Puis soudain dans un sursaut de raison, elle se débattit et lui flanqua une gifle tellement forte qu'il s'affala sur le trottoir. Il releva la tête, totalement abasourdi sous la violence du coup, ne songeant pas à faire un seul geste. Elle avait l'air à la fois furieuse et triste, ses poings tremblaient. Debout, droite et dans une dignité pleine de fureur difficilement contenue, elle articula syllabe par syllabe:

"-L'alcool est le refuge des lâches. Ceux qui refusent d'ouvrir les yeux. Ceux qui refusent les responsabilités. Il paraît que la nuit porte conseil. J'écouterais tes explications demain si jamais tu en trouves une de plausible pour te justifier pour cette bagarre. De même je te laisserai formuler des excuses cohérentes demain matin également. Je te laisse ici. Si tu veux trouver un abri, tu n'as qu'à monter les marches. Bien que je doute que tu puisses être en état de réaliser cet exploit."

Et elle le planta là, au beau milieu de la nuit. Il attendit une demi-heure que son cerveau réalise ce qui venait de se passer, puis, ne pouvant le faire, il se mit sur ses jambes avec une difficulté évidente.

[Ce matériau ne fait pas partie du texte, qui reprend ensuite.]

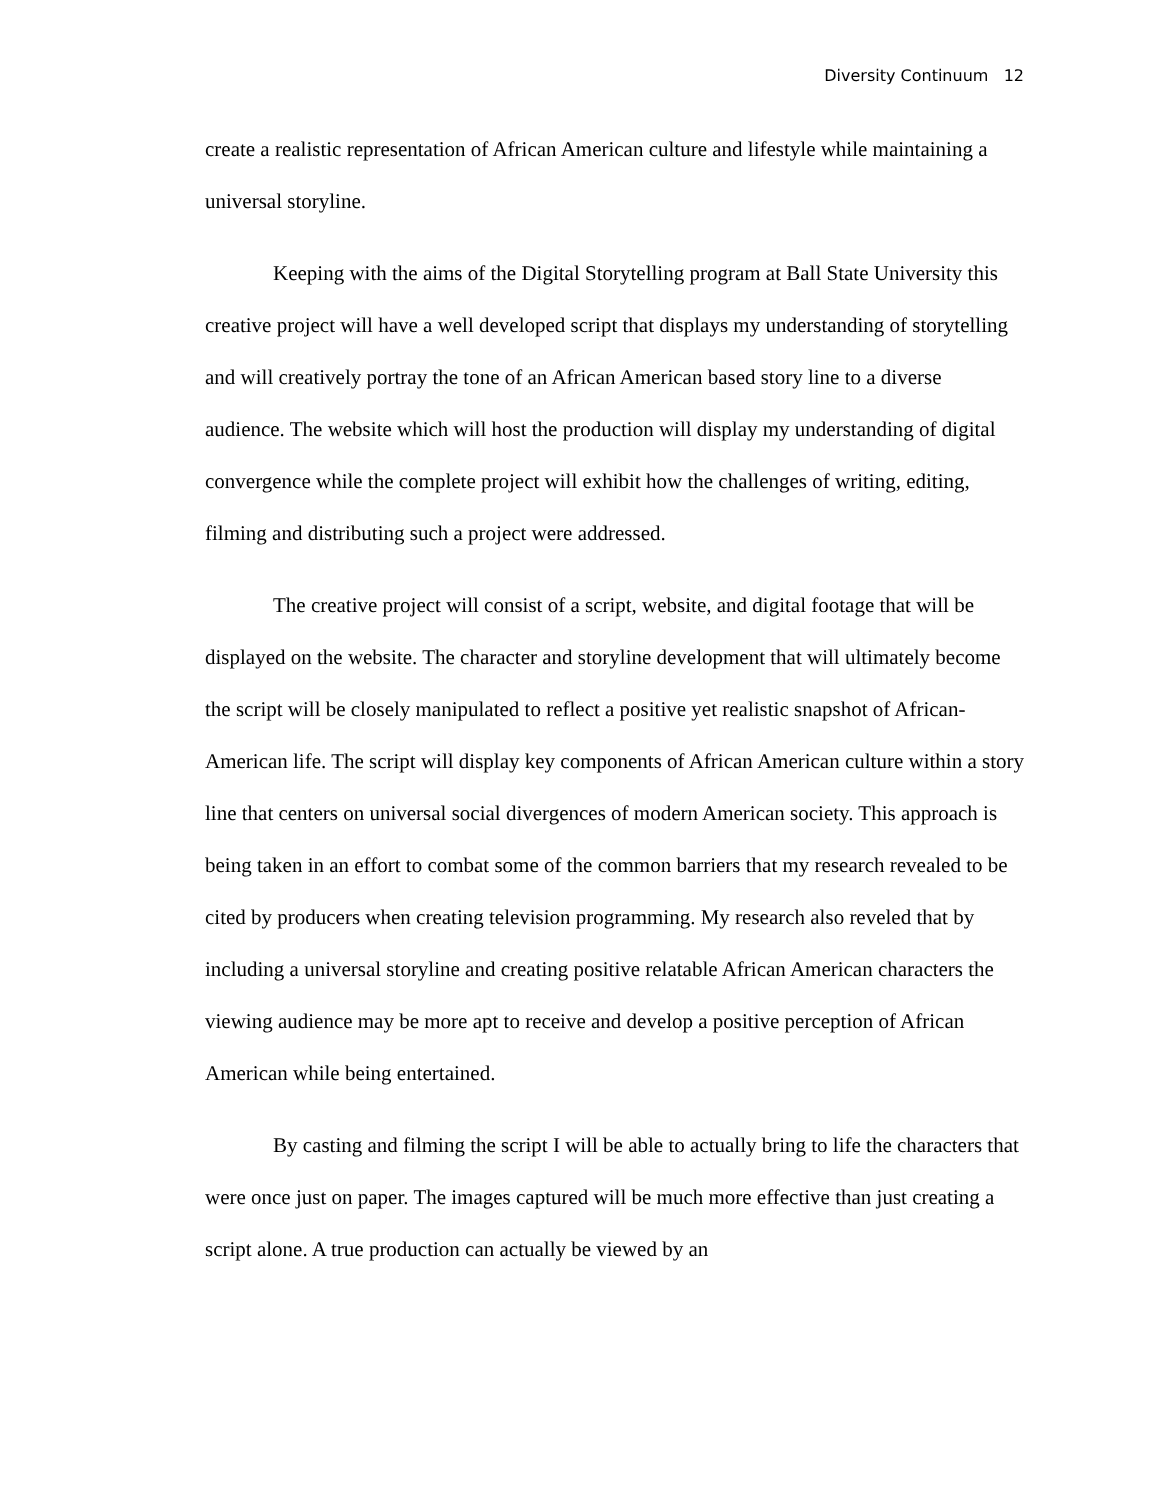Diversity Continuum 12
create a realistic representation of African American culture and lifestyle while maintaining a universal storyline.
Keeping with the aims of the Digital Storytelling program at Ball State University this creative project will have a well developed script that displays my understanding of storytelling and will creatively portray the tone of an African American based story line to a diverse audience. The website which will host the production will display my understanding of digital convergence while the complete project will exhibit how the challenges of writing, editing, filming and distributing such a project were addressed.
The creative project will consist of a script, website, and digital footage that will be displayed on the website. The character and storyline development that will ultimately become the script will be closely manipulated to reflect a positive yet realistic snapshot of African-American life. The script will display key components of African American culture within a story line that centers on universal social divergences of modern American society. This approach is being taken in an effort to combat some of the common barriers that my research revealed to be cited by producers when creating television programming. My research also reveled that by including a universal storyline and creating positive relatable African American characters the viewing audience may be more apt to receive and develop a positive perception of African American while being entertained.
By casting and filming the script I will be able to actually bring to life the characters that were once just on paper. The images captured will be much more effective than just creating a script alone. A true production can actually be viewed by an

Tout tremblant sur ses jambes maladroites, il entreprit de monter les marches. Ca ne devait pas être si difficile.

Et puis pour qui elle le prenait? Il avait combattu des homonculus, trouvé la pierre philosophale et perdu ses membres et il ne pourrait pas monter un vulgaire escalier? Laissez-moi rire. Après plusieurs tentatives infructueuses et plusieurs chutes douloureuses il réussit finalement à près de minuit à se hisser à l'étage. Encore heureux qu'ils logeaient au premier. Ces dix marches avaient vraiment été dures à gravir.

Il poussa la porte qui résista. Les clefs. Il les avait oubliées dans sa chambre, sur son bureau. Et dans une attitude qui se voulait courageuse, rebelle et déterminée, il se roula en boule sur le paillasson comme un chaton égaré et s'endormit.